Uzbekistan’s relations with Kyrgyzstan, on the other hand, are more decidedly on the decline. At the end of 2013, the two sides initiated regular meetings between their border service officials, aimed at resolving bilateral territorial disputes (Regnum, January 10). Border officials from the two Central Asian republics met in February, March and July of this year (, July 26), and some observers expressed hope that Kyrgyzstan and Uzbekistan’s poorly demarcated border areas would finally be settled. Some even speculated that the Ukraine crisis could provide a much-needed impetus for both countries to work toward resolving their differences in order to eliminate the threat of future cross-border disputes that could be used by Russia as a pretext for a possible military intervention. Nevertheless, these talks are now deadlocked. And Uzbekistan’s suspension of natural gas supplies to southern Kyrgyzstan has likely exacerbated these tensions further.

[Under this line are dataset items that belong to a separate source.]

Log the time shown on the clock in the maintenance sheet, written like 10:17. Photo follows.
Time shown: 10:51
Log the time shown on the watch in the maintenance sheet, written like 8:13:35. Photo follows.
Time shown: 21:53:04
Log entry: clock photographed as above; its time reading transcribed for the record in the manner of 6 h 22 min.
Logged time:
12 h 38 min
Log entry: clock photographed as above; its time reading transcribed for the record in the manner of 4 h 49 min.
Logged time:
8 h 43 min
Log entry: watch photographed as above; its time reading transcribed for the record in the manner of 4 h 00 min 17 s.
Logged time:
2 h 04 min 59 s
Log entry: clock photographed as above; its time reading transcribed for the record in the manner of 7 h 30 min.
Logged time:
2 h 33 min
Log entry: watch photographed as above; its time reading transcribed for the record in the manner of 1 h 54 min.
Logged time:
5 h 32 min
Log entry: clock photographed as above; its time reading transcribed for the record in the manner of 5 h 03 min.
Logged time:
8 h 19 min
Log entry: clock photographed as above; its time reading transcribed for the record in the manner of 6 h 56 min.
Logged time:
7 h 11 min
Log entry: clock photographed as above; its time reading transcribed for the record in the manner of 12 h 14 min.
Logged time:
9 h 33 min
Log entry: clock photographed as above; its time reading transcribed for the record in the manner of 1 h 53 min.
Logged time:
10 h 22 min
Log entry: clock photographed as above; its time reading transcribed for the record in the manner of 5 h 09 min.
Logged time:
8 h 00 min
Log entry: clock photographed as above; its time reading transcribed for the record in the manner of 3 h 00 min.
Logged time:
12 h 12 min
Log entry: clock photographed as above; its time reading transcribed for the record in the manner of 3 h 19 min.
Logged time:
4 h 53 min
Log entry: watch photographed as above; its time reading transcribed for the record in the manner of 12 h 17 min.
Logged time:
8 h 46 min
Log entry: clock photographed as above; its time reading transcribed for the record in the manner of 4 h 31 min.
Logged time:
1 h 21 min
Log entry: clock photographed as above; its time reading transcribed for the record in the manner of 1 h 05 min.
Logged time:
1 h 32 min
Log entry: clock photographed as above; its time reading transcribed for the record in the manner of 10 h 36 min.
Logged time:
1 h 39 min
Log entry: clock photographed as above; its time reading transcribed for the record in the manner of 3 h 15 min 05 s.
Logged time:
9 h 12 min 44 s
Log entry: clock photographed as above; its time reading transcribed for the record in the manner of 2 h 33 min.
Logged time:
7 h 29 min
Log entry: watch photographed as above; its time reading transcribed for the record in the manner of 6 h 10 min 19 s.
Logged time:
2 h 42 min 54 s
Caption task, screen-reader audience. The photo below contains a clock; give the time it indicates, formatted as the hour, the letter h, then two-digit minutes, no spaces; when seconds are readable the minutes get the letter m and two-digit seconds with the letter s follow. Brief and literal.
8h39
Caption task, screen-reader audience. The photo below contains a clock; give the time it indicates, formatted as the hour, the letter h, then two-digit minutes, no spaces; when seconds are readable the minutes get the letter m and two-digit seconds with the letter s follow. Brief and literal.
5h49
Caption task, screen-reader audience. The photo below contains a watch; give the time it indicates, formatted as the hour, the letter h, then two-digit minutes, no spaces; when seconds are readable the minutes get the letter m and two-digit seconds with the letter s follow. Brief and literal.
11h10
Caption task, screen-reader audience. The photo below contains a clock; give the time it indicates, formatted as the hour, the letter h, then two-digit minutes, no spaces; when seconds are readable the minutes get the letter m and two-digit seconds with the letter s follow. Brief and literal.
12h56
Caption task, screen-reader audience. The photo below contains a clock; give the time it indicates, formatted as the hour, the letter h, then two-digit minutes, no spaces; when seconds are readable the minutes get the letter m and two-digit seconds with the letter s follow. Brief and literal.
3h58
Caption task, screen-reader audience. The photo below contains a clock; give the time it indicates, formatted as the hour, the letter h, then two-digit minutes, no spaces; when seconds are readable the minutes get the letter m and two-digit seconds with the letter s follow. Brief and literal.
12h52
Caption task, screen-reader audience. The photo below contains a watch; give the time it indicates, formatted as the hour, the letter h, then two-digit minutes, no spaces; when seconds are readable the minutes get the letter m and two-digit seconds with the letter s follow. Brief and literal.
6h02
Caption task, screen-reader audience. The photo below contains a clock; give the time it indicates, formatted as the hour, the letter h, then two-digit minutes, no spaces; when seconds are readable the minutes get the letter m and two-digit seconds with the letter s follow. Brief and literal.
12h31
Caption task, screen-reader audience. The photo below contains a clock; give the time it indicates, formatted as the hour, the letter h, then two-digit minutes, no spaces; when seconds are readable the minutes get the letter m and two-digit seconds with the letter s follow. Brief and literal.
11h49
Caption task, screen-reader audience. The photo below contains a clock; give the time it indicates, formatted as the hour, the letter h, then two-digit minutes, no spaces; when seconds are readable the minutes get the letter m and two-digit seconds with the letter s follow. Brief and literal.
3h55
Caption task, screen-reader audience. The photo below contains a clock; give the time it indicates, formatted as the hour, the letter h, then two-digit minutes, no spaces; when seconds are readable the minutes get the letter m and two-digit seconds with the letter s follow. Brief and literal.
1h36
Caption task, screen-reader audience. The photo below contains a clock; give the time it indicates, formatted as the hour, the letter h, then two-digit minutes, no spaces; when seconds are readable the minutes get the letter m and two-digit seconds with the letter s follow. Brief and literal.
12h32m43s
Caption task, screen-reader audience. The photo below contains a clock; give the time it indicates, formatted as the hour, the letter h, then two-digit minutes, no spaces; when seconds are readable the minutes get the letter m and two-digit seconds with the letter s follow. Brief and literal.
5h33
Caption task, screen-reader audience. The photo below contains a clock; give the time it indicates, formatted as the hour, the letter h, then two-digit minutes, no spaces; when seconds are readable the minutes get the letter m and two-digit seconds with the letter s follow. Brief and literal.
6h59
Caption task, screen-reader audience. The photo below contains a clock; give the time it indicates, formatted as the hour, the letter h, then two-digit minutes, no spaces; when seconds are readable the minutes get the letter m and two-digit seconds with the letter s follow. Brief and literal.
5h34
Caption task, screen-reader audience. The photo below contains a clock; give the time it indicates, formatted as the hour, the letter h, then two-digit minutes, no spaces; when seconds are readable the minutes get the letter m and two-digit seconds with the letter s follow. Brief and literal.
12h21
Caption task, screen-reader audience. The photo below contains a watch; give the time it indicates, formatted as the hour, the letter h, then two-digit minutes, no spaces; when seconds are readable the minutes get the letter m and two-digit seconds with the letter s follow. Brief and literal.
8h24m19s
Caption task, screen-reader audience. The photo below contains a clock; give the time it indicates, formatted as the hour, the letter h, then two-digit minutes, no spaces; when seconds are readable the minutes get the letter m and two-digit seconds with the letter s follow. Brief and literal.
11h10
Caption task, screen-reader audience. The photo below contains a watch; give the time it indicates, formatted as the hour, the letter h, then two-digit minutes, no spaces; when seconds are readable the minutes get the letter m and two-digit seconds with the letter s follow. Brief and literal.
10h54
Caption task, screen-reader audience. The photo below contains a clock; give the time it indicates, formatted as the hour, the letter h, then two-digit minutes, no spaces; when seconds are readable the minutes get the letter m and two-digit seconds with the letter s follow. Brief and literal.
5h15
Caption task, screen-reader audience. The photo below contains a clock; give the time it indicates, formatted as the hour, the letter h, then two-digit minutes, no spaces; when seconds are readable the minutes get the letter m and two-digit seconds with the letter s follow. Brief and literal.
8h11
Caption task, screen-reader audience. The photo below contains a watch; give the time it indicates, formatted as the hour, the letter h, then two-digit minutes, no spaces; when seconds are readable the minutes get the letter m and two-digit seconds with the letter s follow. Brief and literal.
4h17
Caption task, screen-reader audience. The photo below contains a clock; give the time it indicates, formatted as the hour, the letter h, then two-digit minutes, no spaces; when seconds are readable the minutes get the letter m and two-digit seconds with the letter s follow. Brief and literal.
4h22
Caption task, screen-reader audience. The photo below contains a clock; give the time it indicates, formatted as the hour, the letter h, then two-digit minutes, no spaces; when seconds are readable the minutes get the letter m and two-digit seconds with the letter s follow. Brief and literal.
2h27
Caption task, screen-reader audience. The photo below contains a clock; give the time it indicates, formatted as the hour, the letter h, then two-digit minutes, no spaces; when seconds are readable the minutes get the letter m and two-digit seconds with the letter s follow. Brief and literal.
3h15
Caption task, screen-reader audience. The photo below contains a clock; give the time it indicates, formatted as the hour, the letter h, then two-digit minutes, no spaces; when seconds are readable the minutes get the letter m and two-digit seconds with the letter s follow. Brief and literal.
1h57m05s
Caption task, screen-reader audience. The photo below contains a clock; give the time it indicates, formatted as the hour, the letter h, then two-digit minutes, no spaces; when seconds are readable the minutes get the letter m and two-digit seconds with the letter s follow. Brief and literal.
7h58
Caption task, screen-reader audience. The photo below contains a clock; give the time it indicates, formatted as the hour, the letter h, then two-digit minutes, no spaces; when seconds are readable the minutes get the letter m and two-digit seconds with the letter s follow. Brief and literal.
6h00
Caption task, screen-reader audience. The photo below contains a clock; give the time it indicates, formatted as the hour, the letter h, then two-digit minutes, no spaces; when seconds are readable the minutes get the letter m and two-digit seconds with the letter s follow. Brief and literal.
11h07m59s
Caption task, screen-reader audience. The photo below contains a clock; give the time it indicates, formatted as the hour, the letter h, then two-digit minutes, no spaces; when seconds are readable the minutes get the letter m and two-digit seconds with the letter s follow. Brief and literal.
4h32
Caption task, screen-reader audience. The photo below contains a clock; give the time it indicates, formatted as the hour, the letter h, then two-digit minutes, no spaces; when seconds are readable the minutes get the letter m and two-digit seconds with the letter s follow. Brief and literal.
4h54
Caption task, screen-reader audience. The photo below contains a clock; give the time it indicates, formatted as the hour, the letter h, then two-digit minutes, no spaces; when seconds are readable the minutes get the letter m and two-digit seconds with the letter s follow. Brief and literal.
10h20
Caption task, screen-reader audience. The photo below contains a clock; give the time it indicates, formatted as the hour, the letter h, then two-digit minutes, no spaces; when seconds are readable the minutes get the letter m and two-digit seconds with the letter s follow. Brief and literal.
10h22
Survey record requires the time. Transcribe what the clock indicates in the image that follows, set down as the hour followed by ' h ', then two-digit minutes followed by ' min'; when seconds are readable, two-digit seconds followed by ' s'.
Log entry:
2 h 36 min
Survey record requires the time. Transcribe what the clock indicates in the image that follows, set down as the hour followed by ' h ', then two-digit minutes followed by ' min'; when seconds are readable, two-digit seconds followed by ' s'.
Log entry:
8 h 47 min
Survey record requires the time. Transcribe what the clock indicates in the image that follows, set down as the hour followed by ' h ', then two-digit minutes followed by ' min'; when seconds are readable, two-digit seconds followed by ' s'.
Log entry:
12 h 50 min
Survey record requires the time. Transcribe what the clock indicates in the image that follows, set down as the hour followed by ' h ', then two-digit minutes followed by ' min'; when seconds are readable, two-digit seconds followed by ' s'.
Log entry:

Despite the progress made by the Uzbekistani and Kyrgyzstani border service officials at their last meeting, which took place on July 14–19, the two sides failed to reach a final agreement. Kyrgyzstan’s representatives declared that higher-level inter-governmental negotiations should take place in order to achieve any further progress on these issues (, July 26). However, such high-level meetings had already been taking place. First of all, Uzbekistan’s Foreign Minister Abdulaziz Komilov had met with Kyrgyzstan’s President Almazbek Atambaev in Bishkek, where Atambaev stressed the need to solve the existing issues between the two countries and develop closer bilateral relations (, July 16). Second of all, a meeting was held between the foreign ministers of Uzbekistan and Kyrgyzstan—Abdulaziz Komilov and Erlan Abdildaev, respectively—in Dushanbe, during the most recent SCO meeting (, July 31); but again, no progress followed. Meanwhile, the Kyrgyz Republic has been unilaterally fortifying its side of the border with Uzbekistan. So far, Kyrgyzstani border guards have dug 20 kilometers (12 miles) of trenches and erected 30 km (19 miles) of fences. They also plan to erect mobile border posts along the disputed areas (Vecherny Bishkek, September 13), which stretch for approximately 300 km (186 miles).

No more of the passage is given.